#### Work request:
Reproduce the cloud computing discussion from "Actually as I" to "for the buck.", swapping "top end servers" for "high-end servers".

** Passage follows **

Pardon my ignorance. But, what is “cloud computing”?
Jim,
Isn’t EMC a better way to play this area?
Christopher,
Thanks for the explanation; it makes sense a company would use cloud computing to focus on running their core business and eliminate IT section, but not sure most businesses would give up control of their info. Makes even more sense that a business would contract a company to run it in house for then. Then they could have their cake and eat it too, or should I say eliminate their IT section and have their records secured the way they want.
I am sure we all agree that cloud computing has limited application for businesses, for security reasons. But I think it could have some value for consumers, which could make it a good-sized niche in the tech sector.
Think about it: Why pay $50 or significantly more for some software package when you can get it via cloud computing for a few bucks, or even free? (with the software company making money via advertising)
While I don’t foresee cloud computing being “huge”, it should be reasonably profitable, although certainly not at the premium prices Jim quoted for some of those companies.
i completely agree with the security issue (i don’t use Gmail too much because i don’t get to keep my emails on my computer), but other factors to consider is that not everyone have fast reliable connection to the internet (sometime it is reliable and other time it is fast).
i realize that most developed economies have that but many less developed countries don’t.
I would never entrust my information to the cloud and if i were a business I would be terrified to do so. After all the information becomes the heart and soul of most companies. Never out source your heart or your soul. It reminds me of time share computing and that fizzled after relatively few years.
Of course this does not preclude people making decisions they later regret and causing cluod computing to have a run up until the bubble bursts.
Actually as I think of it. I should have given IBM and Oracle/Sun better billing. Both are major players in the top end servers(computers) and can combine their software expertise to provide a good hardware/software bang for the buck.
CISCO is certainly the major player for the network parts. Of course there is all the computers, for that I would think Dell and second HP.
“My question is who provides the picks and shovels for cloud computing. ”
Maybe not the picks and shovels, but perhaps the nuts and bolts are provided by cisco. Not sure though. Much cheaper than amazon.
Thanks Jim,
I didn’t even realize that Amazon was in this space. I personally wouldn’t pick any of the small players either. There are just to many very large players in this market. Like IBM, Oracle, Microsoft, Google.
pk3hi,
To answer your question I think all you have to do is look to all the outsourcing. Unless your business has some need that just can’t be provided by a generic provider, most companies would prefer to concentrate on their core business and farm out most of the IT and such to others. Besides if generic these big companies can provide the service at a cheaper price then it is done in house. This is true because a big company can share not only the actually machines, but support staff, and on top of that they get better prices on all their equipment.
The biggest road block for cloud computing isn’t price. The road blocks are if they need something very specialized, but even more important is the concern over security. And this security concern comes in from the fact that your data is not on company machines, and the transmitting of that data. While it is on your machines you know that what measures are being taken to back it up and protect it from attack. If it is on another companies machine you have to trust as much or more then you trust your own people. That is another reason I’m very leery of the small players. Trust is going to be a big factor what companies get who’s business.
My question is who provides the picks and shovels for cloud computing. It’s hard for me to understand why any company of scale would choose to outsource and not develope their own inhouse cloud. What service does SuccessFactors provide that Walmart can’t provide cheaper in house?

** End of Passage **
** Records provided follows **

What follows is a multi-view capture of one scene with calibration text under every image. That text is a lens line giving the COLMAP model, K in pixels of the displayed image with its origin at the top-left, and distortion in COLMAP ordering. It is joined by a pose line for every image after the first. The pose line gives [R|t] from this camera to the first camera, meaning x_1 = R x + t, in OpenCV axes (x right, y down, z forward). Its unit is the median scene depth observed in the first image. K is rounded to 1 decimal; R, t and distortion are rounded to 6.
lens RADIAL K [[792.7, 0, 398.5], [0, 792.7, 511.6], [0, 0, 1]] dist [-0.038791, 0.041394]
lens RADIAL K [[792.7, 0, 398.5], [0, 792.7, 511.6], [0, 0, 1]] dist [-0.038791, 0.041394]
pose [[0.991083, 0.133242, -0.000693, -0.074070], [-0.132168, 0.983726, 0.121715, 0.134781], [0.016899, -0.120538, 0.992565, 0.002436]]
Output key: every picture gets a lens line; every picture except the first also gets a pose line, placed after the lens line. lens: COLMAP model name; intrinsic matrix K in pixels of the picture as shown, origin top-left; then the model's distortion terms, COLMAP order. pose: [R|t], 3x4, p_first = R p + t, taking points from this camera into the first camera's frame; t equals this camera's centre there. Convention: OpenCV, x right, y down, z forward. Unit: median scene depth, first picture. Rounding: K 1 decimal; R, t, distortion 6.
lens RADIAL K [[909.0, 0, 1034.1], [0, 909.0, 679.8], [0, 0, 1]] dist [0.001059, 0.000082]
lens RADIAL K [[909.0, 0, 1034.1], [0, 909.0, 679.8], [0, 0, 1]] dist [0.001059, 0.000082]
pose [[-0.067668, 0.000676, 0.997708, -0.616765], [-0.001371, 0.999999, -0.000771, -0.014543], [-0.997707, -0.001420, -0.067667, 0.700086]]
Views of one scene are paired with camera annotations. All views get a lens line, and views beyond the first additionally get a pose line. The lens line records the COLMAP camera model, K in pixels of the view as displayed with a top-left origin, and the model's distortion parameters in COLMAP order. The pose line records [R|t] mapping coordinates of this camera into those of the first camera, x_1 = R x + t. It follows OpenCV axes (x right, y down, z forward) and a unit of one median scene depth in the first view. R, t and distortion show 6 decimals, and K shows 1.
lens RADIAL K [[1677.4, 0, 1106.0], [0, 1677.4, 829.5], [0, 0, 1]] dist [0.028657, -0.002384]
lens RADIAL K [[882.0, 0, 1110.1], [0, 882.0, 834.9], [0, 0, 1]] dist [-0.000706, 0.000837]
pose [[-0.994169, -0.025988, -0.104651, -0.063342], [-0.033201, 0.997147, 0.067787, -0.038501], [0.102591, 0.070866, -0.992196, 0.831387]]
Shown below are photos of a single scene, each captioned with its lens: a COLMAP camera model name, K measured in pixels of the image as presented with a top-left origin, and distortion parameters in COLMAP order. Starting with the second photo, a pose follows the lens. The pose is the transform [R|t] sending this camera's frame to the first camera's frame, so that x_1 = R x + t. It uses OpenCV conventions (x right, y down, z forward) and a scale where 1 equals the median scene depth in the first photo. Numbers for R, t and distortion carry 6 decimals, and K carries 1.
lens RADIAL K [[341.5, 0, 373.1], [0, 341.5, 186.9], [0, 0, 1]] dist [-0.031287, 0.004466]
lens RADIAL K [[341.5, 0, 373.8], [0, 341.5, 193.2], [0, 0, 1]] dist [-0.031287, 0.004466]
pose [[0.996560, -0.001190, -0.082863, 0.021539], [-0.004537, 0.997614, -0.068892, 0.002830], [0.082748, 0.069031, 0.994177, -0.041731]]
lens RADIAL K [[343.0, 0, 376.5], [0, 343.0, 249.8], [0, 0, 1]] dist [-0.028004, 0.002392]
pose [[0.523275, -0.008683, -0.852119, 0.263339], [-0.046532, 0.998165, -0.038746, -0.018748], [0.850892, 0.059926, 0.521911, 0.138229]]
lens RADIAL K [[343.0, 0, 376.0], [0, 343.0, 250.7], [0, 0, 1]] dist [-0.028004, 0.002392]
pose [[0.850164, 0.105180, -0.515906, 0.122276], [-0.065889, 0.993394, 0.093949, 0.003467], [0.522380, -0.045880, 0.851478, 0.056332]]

** End of Records provided **

#### Result of this exercise:
Actually as I think of it. I should have given IBM and Oracle/Sun better billing. Both are major players in the high-end servers(computers) and can combine their software expertise to provide a good hardware/software bang for the buck.